Arrogância velada, artigo de Anoushe Duarte Silveira.
Tem gente que ocupa cargos de imensa responsabilidade, precisa controlar o trabalho de cem, talvez mil pessoas, mas não sabe gerenciar suas próprias emoções e ações. Fica perdido e age como criança em pequenas situações… Então, refleti sobre um sentimento inerente a todos nós, seres humanos, que é a arrogância. Algumas pessoas são mais arrogantes, outras menos, umas demonstram mais, outras conseguem se conter. Respeitados os níveis, todos temos.
Algumas pessoas verdadeiramente acreditam ser melhores que outras. Incrível! Quantas vezes em nossas vidas presenciamos shows de soberba: “Sabe com quem você falando?”, “Fulano não é bom o bastante para minha filha”, “Aquela garota é suburbana, não tem instrução, não sabe se vestir, não é culta como eu…”, “Qual cargo você ocupa?”. E por aí vai…
Mas tem a arrogância velada. Aquela que achamos que não temos, porque, afinal, somos bacanas demais para tais sentimentos. Ouvindo mais uma linda composição de Chico Buarque percebi em mim uma dessas arrogâncias… A música é “Essa Pequena” e diz o seguinte:
Meu tempo é curto, o tempo dela sobra
Meu cabelo é cinza, o dela é cor de abóbora
Temo que não dure muito a nossa novela, mas
Eu sou tão feliz com ela…
…Feito avarento, conto os meus minutos
Cada segundo que se esvai
Cuidando dela, que anda noutro mundo
Ela que esbanja suas horas ao vento, ai…
A arrogância sobre a qual a música me fez refletir é a da juventude. Na verdade, a arrogância de pensarmos que por sermos jovens somos eternos… Já me peguei dizendo coisas como: não tenho medo da morte. E um amigo me disse: “quando você tiver mais de 60 anos, vai ter”.

**Dados da listagem**
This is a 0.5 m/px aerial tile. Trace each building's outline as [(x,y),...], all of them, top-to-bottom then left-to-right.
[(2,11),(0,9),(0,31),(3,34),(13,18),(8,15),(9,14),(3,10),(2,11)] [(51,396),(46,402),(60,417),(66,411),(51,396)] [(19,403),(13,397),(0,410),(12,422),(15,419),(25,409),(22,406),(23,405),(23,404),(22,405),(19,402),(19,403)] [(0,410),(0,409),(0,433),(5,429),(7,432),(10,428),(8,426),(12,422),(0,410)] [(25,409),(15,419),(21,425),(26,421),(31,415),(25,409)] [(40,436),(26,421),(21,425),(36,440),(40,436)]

**Instrução escrita**
Prossiga o texto sobre arrogância velada a partir da última frase apresentada. A listagem não tem nenhuma ligação com o texto sobre arrogância velada.

**Resultado da tarefa**
A questão não é ficar preventivamente pensando em coisas ruins, isso não nos leva a lugar algum. A soberba, ao menos acho, está em pensar que por sermos jovens podemos desperdiçar tempo; que por sermos jovens não precisamos ser avarentos com a qualidade dos nossos minutos; que por sermos jovens podemos esbanjar horas ao vento. Só Deus sabe quantas horas temos…
O tempo que todos nós temos — jovens, velhos, crianças — é o do agora. Ser jovens não nos faz melhor, ao contrário, falta a tal da experiência… Por isso é importante fazer boas escolhas hoje, não deixar para amanhã. Estar ao lado de quem se ama, visitar lugares que nos despertem interesse, buscar situações que nos tragam alegria, melhorar a qualidade do nosso tempo… Hoje!
É claro que existem situações que não nos permitem escolha, mas em todas as outras que nos cabe, é bom, sim, ter cuidado e paciência para buscar o melhor, o que nos faz bem, seja no amor, no trabalho, na escolha de amigos. Eliminar do nosso convívio palavras, situações e pessoas desnecessárias, a começar pelos tiranos a que me referi no início do texto. E, quanto ao restante, talvez a grande sacada seja aprender e obter o melhor de todas as experiências: daqueles que têm cabelos cinza ou cor de abóbora, dos ricos e pobres, das relações breves ou longas… E procurar viver bem, ser feliz, tentar eliminar todos os tipos de arrogância, inclusive as veladas.
Anoushe Duarte Silveira é brasiliense, jornalista e bacharel em direito, pós graduada em documentário – com especialização em roteiros. Possui textos publicados em jornais e revistas e nos blogs http://www.amigas-da-leitura.blogspot.com/ e http://www.recantodasletras.com.br. Possui livros publicados em co-autoria, selecionados em concursos literários.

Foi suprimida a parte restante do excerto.